Sort 3 Integers without using if condition (use only Max())

Problem

Given three integers a, b, and c, sort them in non-decreasing order without using any if/conditional branching. The allowed primitive is the max() function (and arithmetic).

Examples

Example 1

Input:
a = 4, b = 1, c = 9

Output:
[1, 4, 9]

Explanation:
Using only `max()` and arithmetic we compute min, mid and max.

Example 2

Input:
a = 5, b = 5, c = 2

Output:
[2, 5, 5]

Explanation:
Duplicates are handled naturally by the formulas.

Solution

Method 1 - Use Max() and arithmetic

Intuition

We can compute the maximum with max(a, max(b, c)). The minimum can be computed by negating all values and taking a max: min = -max(-a, -b, -c).
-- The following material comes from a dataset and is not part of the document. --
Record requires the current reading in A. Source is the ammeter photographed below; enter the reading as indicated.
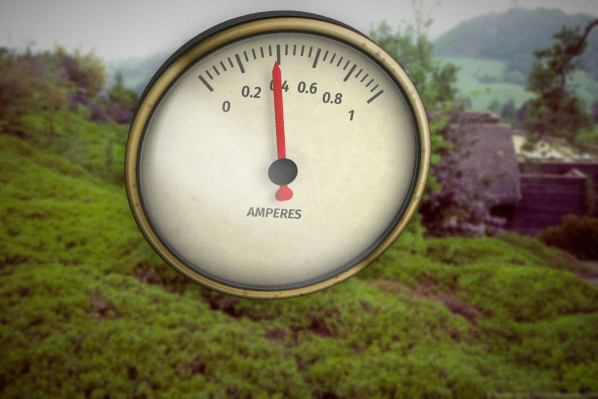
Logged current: 0.38 A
The middle value follows from mid = a + b + c - max - min.

Approach

1. Compute max = max(a, max(b, c)).
2. Compute min = -max(-a, -b, -c).
3. Compute mid = a + b + c - max - min.
4. Return [min, mid, max].

Code

C++

#include <algorithm>
#include <array>
using namespace std;

class Solution {
 public:
  array<int, 3> sort3(int a, int b, int c) {
    int mx = max(a, max(b, c));
    int mn = -max(-a, max(-b, -c));
    int mid = a + b + c - mx - mn;
    return {mn, mid, mx};
  }
};

Go

package main

func sort3(a, b, c int) [3]int {
    mx := max(a, max(b, c))
    mn := -max(-a, max(-b, -c))
    mid := a + b + c - mx - mn
    return [3]int{mn, mid, mx}
}

func max(x, y int) int { if x > y { return x }; return y }

Java

import java.util.Arrays;

class Solution {
  public int[] sort3(int a, int b, int c) {
    int mx = Math.max(a, Math.max(b, c));
    int mn = -Math.max(-a, Math.max(-b, -c));
    int mid = a + b + c - mx - mn;
    return new int[]{mn, mid, mx};
  }
}

Kotlin

class Solution {
  fun sort3(a: Int, b: Int, c: Int): IntArray {
    val mx = maxOf(a, maxOf(b, c))
    val mn = -maxOf(-a, maxOf(-b, -c))
    val mid = a + b + c - mx - mn
    return intArrayOf(mn, mid, mx)
  }
}

Python

from typing import List

class Solution:
  def sort3(self, a: int, b: int, c: int) -> List[int]:
    mx = max(a, max(b, c))
    mn = -max(-a, max(-b, -c))
    mid = a + b + c - mx - mn
    return [mn, mid, mx]

Rust

pub struct Solution;
impl Solution {
  pub fn sort3(a: i32, b: i32, c: i32) -> [i32; 3] {
    let mx = std::cmp::max(a, std::cmp::max(b, c));
    let mn = -std::cmp::max(-a, std::cmp::max(-b, -c));
    let mid = a + b + c - mx - mn;
    [mn, mid, mx]
  }
}

Typescript

export class Solution {
  sort3(a: number, b: number, c: number): number[] {
    const mx = Math.max(a, Math.max(b, c));
    const mn = -Math.max(-a, Math.max(-b, -c));
    const mid = a + b + c - mx - mn;
    return [mn, mid, mx];
  }
}

Complexity

• ⏰ Time complexity: O(1) – A constant number of arithmetic and max() operations.
• 🧺 Space complexity: O(1) – Only a few local variables are used.